Ein Digitaler Zwilling des Erdsystems ist eine digitale Kopie der Erde. Diese veranschaulicht den Ist-Zustand der Erde sowie ihre zeitliche Entwicklung. Dabei entspricht sie dem gegenwärtigen Stand der Forschung und den Gesetzen der Physik.

Digitale Zwillinge können potenzielle Zukunftsszenarien visualisieren, die abhängig sind vom menschlichen Handeln. Sie können aufzeigen, welche Weichen gestellt werden müssen, um negative Szenarien zu vermeiden und entsprechend vorauszuplanen. Digitale Zwillinge beantworten „Was Wäre Wenn“-Fragen.

Die Projektgruppe sammelt Ideen zur Modellierung von und Forschung an Digitalen Zwillingen. Die Forschenden entwickeln eine gemeinsame Definition für einen Digitalen Zwilling innerhalb des Helmholtz Forschungsbereichs Erde & Umwelt.

Das Synthesepapier Digital Twins of Planet Earth bietet einen Überblick über die Forschung zu Digitalen Zwillingen im Forschungsbereich Erde & Umwelt. Die aktuelle Version des Synthesepapiers kann hier heruntergeladen werden.

Definition

Ein digitaler Zwilling (DT) ist eine virtuelle Darstellung eines realen Prozesses oder Objekts mit einer wechselseitigen Verbindung zwischen den beiden. Dies bedeutet, dass Änderungen im realen Objekt nahezu in Echtzeit in einen DT integriert werden können und verschiedene Rand-/Anfangsbedingungen oder Parameter des DTs verwendet werden können, um potenzielle "Was-wäre-wenn"-Szenarien des realen Objekts zu simulieren.

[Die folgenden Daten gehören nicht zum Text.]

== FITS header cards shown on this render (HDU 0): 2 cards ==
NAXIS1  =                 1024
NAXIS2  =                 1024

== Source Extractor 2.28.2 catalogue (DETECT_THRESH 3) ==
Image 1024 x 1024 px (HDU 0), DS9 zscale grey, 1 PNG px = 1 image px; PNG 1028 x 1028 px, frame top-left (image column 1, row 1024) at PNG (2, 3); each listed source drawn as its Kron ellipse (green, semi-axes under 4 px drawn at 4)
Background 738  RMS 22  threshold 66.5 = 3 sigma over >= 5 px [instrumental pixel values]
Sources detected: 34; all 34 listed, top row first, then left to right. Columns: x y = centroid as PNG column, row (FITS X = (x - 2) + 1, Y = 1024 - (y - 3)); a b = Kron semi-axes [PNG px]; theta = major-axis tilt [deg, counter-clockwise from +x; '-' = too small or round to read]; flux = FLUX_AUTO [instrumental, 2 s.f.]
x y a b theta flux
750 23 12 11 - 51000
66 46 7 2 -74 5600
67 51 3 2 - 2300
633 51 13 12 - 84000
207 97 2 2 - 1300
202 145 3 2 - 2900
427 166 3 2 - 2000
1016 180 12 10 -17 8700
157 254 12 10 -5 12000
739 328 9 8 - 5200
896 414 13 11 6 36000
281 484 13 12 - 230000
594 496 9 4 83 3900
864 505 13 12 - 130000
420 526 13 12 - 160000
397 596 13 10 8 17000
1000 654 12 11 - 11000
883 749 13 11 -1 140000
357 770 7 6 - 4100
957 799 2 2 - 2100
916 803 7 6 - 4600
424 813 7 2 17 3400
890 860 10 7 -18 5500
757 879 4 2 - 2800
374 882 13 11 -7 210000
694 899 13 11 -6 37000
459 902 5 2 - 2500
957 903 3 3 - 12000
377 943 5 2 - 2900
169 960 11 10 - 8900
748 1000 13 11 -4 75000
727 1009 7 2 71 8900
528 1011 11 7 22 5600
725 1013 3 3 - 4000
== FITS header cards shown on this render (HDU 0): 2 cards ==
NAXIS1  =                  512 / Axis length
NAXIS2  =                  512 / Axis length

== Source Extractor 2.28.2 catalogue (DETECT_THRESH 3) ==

Die Nutzung des Konzepts eines digitalen Zwillings hat eine lange Tradition im industriellen Ingenieurwesen und Design, um wünschenswerte Ergebnisse zu optimieren. Die rasante Entwicklung der digitalen Technologie, mit dem exponentiellen Anstieg der Leistungsfähigkeit von Prozessoren und elektronischen Speichern, ermöglicht es uns nun auch, digitale Zwillinge des hochkomplexen Erdsystems mit seinen miteinander verknüpften Prozessen zu erstellen, was ein effektives Entscheidungswerkzeug zur Optimierung menschlicher Eingriffe bietet.

Digitale Zwillinge in Helmholtz Erde & Umwelt:

Das Konzept der Digitalen Zwillinge (DTs) in Helmholtz Erde & Umwelt zielt darauf ab, anspruchsvolle digitale Darstellungen der Teilsysteme der Erde zu erstellen. Diese DTs werden verschiedene Datenströme integrieren und so detaillierte und dynamische Modellierungen ermöglichen. Wichtige Bereiche für DTs in Helmholtz Erde & Umwelt sind Klima, Ozeane, Georisiken, Wasser, Stadtentwicklung und Bioökonomie.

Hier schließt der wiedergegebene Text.